**SOURCE RECORDS**
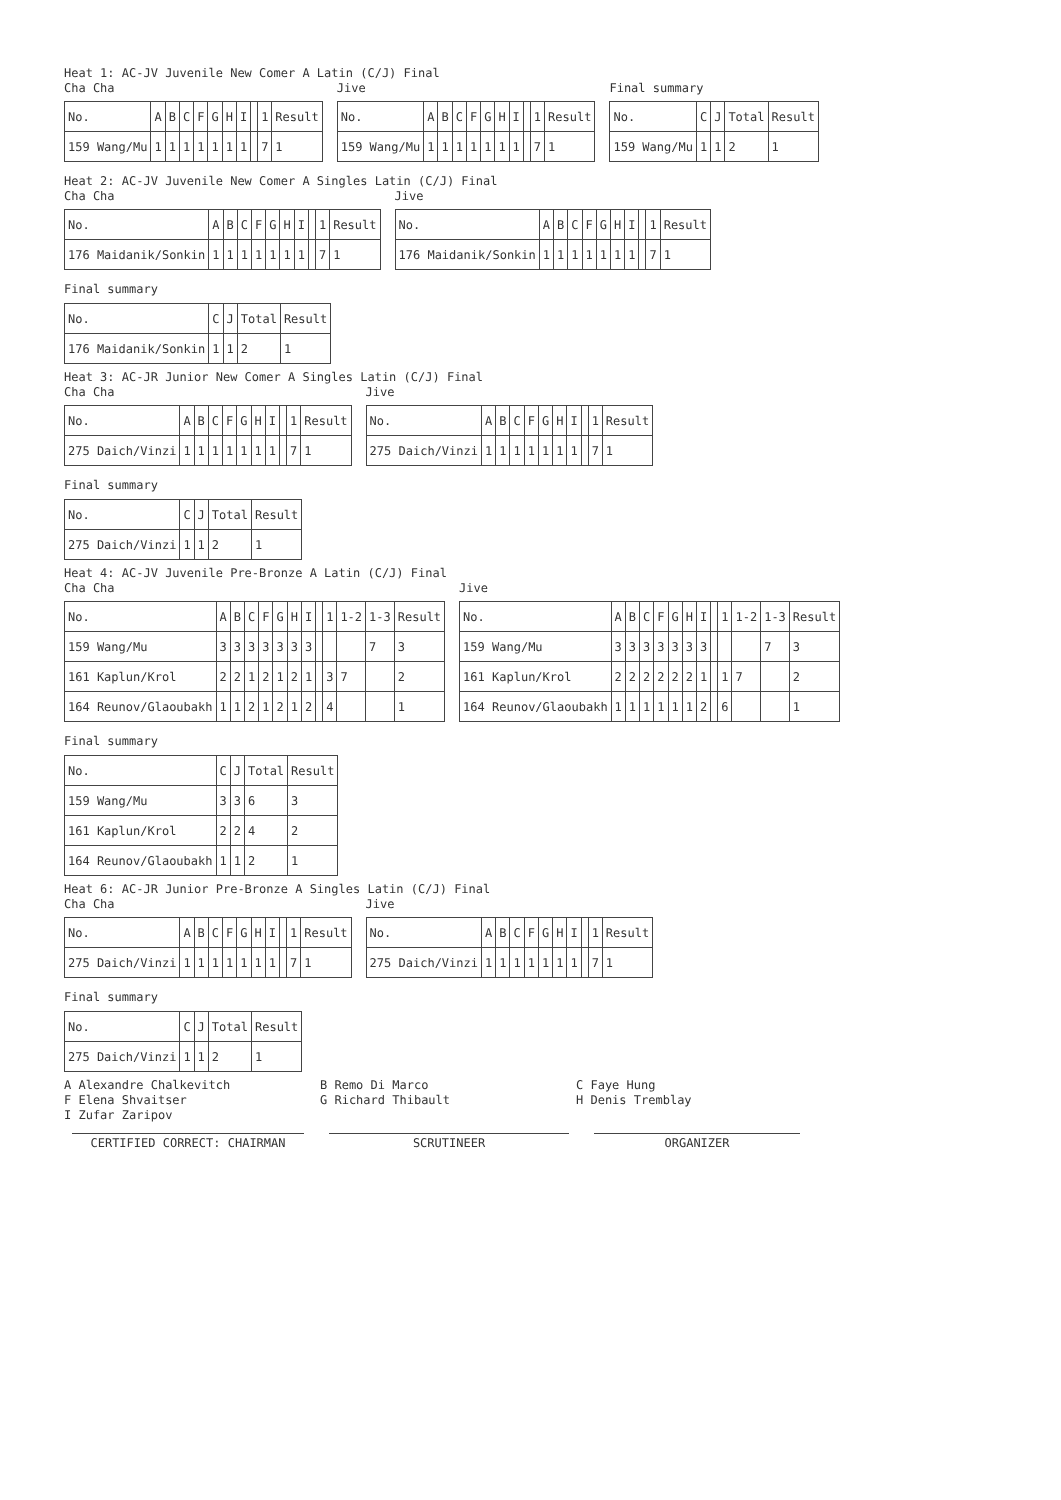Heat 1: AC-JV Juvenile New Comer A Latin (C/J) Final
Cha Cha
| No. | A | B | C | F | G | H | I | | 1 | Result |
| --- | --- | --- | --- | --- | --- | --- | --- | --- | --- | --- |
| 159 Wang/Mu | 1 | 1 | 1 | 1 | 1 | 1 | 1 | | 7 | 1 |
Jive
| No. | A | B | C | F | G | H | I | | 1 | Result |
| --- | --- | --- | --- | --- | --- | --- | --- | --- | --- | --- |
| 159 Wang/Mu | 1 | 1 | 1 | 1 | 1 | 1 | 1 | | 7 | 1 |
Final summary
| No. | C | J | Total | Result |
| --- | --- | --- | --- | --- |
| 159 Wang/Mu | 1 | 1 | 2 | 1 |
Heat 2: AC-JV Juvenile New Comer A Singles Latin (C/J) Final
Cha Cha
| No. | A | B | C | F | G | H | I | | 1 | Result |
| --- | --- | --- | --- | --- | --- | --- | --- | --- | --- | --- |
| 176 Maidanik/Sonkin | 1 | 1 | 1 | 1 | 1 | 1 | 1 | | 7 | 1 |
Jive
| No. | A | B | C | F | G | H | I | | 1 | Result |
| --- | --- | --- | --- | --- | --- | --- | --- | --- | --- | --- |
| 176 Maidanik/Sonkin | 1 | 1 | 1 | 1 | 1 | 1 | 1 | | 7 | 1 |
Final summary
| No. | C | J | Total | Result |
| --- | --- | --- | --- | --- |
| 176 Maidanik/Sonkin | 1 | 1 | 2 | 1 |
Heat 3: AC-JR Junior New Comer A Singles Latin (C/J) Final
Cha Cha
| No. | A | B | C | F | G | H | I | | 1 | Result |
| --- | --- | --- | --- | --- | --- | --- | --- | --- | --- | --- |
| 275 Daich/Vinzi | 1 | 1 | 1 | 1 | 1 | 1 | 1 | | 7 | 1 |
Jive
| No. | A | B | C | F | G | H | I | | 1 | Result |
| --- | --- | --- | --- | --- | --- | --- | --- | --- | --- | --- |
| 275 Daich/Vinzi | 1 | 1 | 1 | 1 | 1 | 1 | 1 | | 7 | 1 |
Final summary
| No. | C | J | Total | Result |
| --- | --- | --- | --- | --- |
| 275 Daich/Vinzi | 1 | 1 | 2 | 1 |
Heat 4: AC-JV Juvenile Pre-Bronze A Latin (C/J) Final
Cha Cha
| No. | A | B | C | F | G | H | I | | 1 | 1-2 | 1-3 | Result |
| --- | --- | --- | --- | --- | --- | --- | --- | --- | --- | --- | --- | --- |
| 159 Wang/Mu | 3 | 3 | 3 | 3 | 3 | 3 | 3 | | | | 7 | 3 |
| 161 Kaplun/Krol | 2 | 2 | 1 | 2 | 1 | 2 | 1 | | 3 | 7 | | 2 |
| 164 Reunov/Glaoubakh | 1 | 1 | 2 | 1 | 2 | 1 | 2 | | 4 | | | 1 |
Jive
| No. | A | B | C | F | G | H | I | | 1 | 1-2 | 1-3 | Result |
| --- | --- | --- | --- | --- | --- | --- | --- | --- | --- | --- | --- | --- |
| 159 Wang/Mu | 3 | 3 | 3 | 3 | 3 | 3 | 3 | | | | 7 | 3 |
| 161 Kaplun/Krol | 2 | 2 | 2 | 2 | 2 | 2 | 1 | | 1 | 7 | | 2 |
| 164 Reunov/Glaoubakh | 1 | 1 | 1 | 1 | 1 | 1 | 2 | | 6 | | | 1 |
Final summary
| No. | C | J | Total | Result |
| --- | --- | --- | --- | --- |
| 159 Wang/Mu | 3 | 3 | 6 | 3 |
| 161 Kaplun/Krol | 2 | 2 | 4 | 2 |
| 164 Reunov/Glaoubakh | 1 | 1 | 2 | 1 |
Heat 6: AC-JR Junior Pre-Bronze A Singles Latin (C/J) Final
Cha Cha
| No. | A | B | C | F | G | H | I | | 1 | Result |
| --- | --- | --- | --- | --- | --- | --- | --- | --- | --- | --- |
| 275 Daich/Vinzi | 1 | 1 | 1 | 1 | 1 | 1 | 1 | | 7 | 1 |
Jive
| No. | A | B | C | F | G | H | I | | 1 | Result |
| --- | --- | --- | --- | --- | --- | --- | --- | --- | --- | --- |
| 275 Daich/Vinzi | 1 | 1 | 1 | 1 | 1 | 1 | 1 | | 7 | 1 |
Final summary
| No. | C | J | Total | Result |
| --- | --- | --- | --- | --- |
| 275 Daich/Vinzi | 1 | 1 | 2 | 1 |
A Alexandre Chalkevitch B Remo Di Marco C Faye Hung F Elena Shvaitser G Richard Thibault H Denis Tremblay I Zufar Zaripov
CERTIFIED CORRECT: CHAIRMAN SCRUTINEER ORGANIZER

* * *

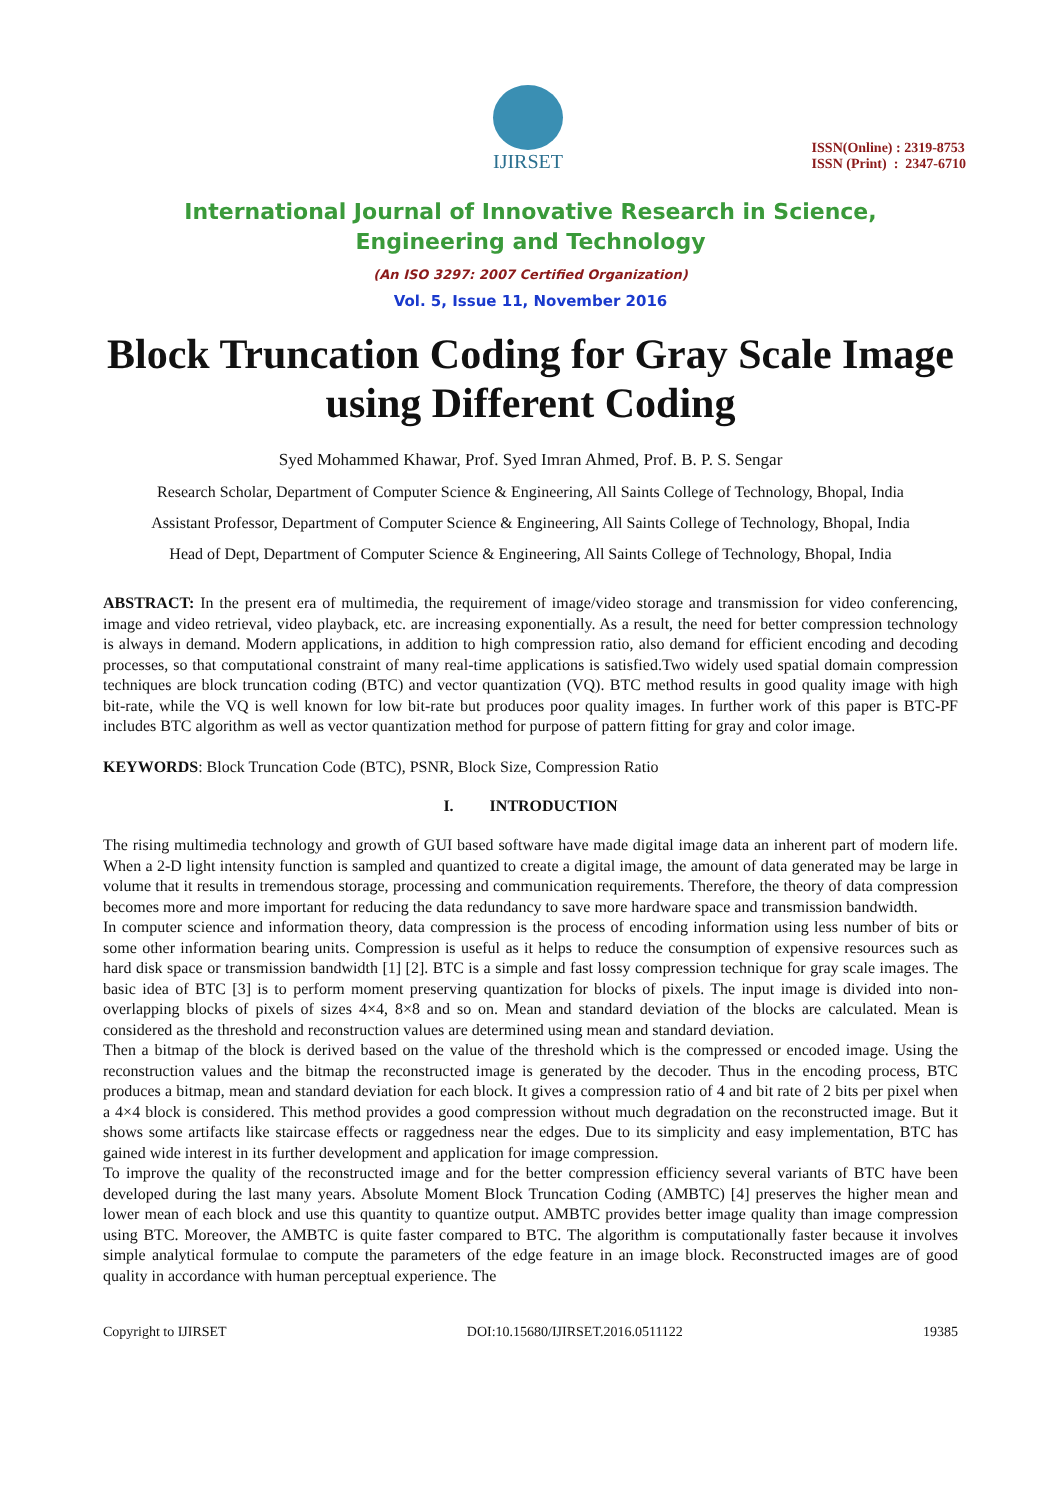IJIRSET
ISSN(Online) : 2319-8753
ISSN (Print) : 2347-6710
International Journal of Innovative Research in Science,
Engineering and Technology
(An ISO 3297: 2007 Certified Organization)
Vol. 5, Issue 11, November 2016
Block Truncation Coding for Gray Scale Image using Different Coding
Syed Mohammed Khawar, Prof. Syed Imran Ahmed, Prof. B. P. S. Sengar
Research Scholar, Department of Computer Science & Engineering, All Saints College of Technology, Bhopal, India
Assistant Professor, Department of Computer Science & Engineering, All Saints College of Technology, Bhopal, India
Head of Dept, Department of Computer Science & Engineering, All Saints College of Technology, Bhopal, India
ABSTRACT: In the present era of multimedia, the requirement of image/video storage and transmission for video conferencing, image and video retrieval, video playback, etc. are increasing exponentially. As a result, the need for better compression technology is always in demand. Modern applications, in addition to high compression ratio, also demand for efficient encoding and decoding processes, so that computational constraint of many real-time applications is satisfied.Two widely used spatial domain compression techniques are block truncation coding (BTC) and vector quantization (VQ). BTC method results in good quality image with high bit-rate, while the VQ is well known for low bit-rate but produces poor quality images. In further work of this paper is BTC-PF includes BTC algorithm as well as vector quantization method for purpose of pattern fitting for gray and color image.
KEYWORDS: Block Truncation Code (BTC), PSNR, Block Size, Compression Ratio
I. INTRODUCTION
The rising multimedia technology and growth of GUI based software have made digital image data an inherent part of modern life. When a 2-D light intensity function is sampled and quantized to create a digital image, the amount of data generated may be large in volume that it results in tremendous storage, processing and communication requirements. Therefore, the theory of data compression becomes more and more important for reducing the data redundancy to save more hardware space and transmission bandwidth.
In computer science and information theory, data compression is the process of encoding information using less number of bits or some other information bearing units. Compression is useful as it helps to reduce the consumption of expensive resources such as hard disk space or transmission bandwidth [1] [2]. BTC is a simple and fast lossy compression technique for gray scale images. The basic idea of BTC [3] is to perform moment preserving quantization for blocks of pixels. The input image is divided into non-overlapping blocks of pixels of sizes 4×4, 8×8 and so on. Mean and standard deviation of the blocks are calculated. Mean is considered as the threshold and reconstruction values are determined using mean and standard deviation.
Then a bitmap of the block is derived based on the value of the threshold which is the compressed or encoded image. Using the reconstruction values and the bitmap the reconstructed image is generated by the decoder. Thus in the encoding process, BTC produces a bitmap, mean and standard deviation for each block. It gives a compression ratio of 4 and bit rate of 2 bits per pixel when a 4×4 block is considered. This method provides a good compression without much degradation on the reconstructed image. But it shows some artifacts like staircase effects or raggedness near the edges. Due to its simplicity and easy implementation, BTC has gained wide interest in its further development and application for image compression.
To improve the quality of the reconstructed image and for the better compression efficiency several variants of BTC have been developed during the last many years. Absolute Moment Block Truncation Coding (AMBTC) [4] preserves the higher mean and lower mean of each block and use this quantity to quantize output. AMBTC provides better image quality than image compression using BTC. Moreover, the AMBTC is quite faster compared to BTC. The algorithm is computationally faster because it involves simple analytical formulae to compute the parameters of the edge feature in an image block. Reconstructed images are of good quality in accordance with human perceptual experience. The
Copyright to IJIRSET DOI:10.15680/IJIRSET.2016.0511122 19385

**TASK TO CARRY OUT**
Where the listing above reaches the line that contains "Engineering and Technology", start retyping, and finish with the line that contains "Head of Dept, Department"; reproduce those lines exactly and no others.

**REPLY TO THE TASK**
Engineering and Technology
(An ISO 3297: 2007 Certified Organization)
Vol. 5, Issue 11, November 2016
Block Truncation Coding for Gray Scale Image using Different Coding
Syed Mohammed Khawar, Prof. Syed Imran Ahmed, Prof. B. P. S. Sengar
Research Scholar, Department of Computer Science & Engineering, All Saints College of Technology, Bhopal, India
Assistant Professor, Department of Computer Science & Engineering, All Saints College of Technology, Bhopal, India
Head of Dept, Department of Computer Science & Engineering, All Saints College of Technology, Bhopal, India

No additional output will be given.